AGNC Investment (AGNC -0.53%) attracts a lot of investing attention for one reason: It has a massive 15% dividend yield. But dividend investors shouldn't run out and buy this stock. It wasn't a dividend buy in 2024, and it won't be one in 2025, either. In fact, it probably will never be a great investment option for dividend investors.
Here's what you need to know.
AGNC's troubling dividend track record
AGNC Investment's dividend yield is around 15% right now. That sounds like an anomaly, but it isn't. The yield has been around 10% or higher for most of the real estate investment trust's (REIT's) existence. In fact, the average yield, including the period when the dividend was just starting to be built up after the company's initial public offering (IPO), is about 14%!
Real estate investment trusts are structured to pass income on in a tax-advantaged manner to shareholders. So it would be understandable if the high yield here got dividend investors excited. Only dividend yield doesn't tell you the whole dividend story. This chart looking at the company's quarterly dividend payments and the share price is far more informative.
Dividend yield is a pretty simple math equation: You divide the annualized dividend by the stock price. If the dividend is falling, as it has been for AGNC Investment, the only way for the yield to remain high is for the stock price to fall, too.
That is what has happened. Given that most dividend investors are likely trying to live off of the dividends they collect, which effectively means they are being spent, AGNC Investment would have left dividend investors with less income and a smaller nest egg. That is not a good outcome.
Why does AGNC Investment exist?
For dividend investors, AGNC Investment was a terrible stock to own in 2024, and it will be a terrible stock to own in 2025. It will probably be a terrible stock to own forever ... if you are a dividend investor.
That doesn't mean it is a terrible stock for every investor. In fact, if you reinvest the dividends that have been paid, AGNC Investment has been a pretty good investment.
The chart highlights two vastly different outcomes. On a stock price-only basis, AGNC Investment's price is down about 50% from its IPO. Total return, which assumes dividend reinvestment, is hugely positive at a gain of over 400%.
Essentially, the massive dividend payments have more than made up for the stock price weakness if you reinvested the dividend. But this means that anyone salivating at the huge 15% dividend yield with the thought of using that cash to pay for living expenses will be making a big investment mistake if they buy this stock.

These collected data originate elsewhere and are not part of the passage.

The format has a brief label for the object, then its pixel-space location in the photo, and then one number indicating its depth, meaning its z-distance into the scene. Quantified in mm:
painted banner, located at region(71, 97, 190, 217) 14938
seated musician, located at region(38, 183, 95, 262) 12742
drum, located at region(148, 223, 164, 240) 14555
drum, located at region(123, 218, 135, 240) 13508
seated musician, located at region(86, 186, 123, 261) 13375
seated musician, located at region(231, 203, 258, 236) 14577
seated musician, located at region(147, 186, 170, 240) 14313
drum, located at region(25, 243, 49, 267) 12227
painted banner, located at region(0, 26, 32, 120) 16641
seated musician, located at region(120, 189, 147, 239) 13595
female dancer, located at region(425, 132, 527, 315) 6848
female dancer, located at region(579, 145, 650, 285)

AGNC Investment's real goal is total return, as well as providing investors exposure to the mortgage market, given that the REIT owns mortgage securities. If you use an asset allocation model that includes mortgage exposure and reinvest dividends, well, AGNC Investment could be a great choice for you. Only that's not what most dividend investors do. It is the type of approach taken by large institutional investors like pension funds.
You need to know what you own with AGNC Investment
It is easy to get so enamored with a huge dividend yield that you overlook very real problems at a company. To be fair, there really aren't huge problems at AGNC Investment. It is a reasonably well-run mortgage REIT.
The thing that investors risk overlooking is that the mortgage REIT isn't designed to generate income so much as to provide a strong total return. The dividend is just a part of the total return equation. If you are looking at AGNC Investment and its huge yield as 2024 draws to a close, make sure you understand what it is really offering investors.